Horrorscopes: December 2014

And you thought you were having a bad day... Photo Courtesy: Melisa D.
And you thought you were having a bad day… Photo Courtesy: Melisa D.

It’s a new month and nothing will make things worse than reading your Horrorscope. Some of these Horrorscopes might actually happen and if it’s you that really sucks, but hey; it’s your life and who cares!

Sagittarius: November 22 – December 21
The girl you end up taking out on a date will politely thank you for paying for dinner and inform you that she is indeed married.

Capricorn: December 22 – January 19
How does it feel to get fat burner pills for Christmas?

Aquarius: January 20 – February 18
After watching The Walking Dead while in bed, you’ll hear a noise in the kitchen. You’ll tell yourself that you’re just imagining things. The next morning you’ll find out you’ve actually been robbed.

Pisces: February 19 – March 20
At your family Christmas dinner your mom will let you know that your dad’s pull out game is weak.

Aries: March 21 – April 19
Relax. It’s OK to receive more calls from people who’ve dialed the wrong number than people you know.

Taurus: April 20 – May 20
You’ll soon find out that one of your girlfriend’s Google searches was “should I admit to cheating or just dump him?”

Gemini: May 21 – June 21
Your sweet tooth will go to a whole new level when you start taking swigs of maple syrup.

Cancer: June 22 – July 22
Your girl will pretend to be reading Braille while touching your chest acne.

Leo: July 23 – August 22
You’ll walk into your bathroom only to find your dad passed out with his pants around his ankles.

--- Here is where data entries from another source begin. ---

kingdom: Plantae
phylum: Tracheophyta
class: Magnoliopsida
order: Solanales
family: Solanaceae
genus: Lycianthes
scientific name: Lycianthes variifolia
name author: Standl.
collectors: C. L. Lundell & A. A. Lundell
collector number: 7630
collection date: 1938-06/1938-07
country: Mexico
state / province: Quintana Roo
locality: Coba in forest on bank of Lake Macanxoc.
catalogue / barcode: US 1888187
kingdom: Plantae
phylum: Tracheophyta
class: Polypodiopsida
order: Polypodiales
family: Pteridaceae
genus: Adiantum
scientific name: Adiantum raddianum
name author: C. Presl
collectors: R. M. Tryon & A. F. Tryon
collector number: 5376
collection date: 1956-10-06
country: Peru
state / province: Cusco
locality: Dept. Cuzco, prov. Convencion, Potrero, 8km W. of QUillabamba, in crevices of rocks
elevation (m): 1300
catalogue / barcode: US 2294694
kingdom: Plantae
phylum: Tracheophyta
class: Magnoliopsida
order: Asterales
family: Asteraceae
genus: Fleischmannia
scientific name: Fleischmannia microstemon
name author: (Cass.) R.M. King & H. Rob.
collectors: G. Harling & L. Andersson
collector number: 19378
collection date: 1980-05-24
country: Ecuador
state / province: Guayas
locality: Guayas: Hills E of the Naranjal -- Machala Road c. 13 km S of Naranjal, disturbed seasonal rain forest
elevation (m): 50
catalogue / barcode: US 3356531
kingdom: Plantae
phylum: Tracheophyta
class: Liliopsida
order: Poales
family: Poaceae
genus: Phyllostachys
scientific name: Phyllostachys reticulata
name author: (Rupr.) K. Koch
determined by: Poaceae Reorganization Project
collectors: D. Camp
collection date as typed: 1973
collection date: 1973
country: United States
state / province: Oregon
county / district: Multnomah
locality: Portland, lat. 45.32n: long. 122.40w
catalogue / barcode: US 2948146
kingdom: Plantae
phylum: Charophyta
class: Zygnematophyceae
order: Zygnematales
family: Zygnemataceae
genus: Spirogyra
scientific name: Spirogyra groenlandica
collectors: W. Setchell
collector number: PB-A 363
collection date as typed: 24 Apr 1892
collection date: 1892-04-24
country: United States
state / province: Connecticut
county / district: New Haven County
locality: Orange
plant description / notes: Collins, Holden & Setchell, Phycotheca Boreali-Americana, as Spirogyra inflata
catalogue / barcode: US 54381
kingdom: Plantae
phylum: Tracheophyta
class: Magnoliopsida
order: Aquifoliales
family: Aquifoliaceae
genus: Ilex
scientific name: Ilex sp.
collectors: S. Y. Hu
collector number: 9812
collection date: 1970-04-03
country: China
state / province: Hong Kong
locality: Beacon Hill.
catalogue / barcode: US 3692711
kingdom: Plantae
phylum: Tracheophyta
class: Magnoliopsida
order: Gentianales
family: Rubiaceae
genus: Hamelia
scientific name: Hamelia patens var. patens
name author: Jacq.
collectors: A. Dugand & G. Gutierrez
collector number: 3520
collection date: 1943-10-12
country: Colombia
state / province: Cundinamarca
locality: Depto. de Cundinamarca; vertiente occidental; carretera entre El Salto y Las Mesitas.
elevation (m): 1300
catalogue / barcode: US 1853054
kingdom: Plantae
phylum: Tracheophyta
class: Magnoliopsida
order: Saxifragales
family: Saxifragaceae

Virgo: August 23 – September 22
It might be true that God created you in His likeness. It also might be true that He was feeling crappy that day.

Libra: September 23 – October 22
Your financial situation will take a turn for the worse when you discover that there isn’t any loose change between the sofa cushions.

Scorpio: October 23 – November 21
Your colonoscopy will certainly tell you what you’re made of.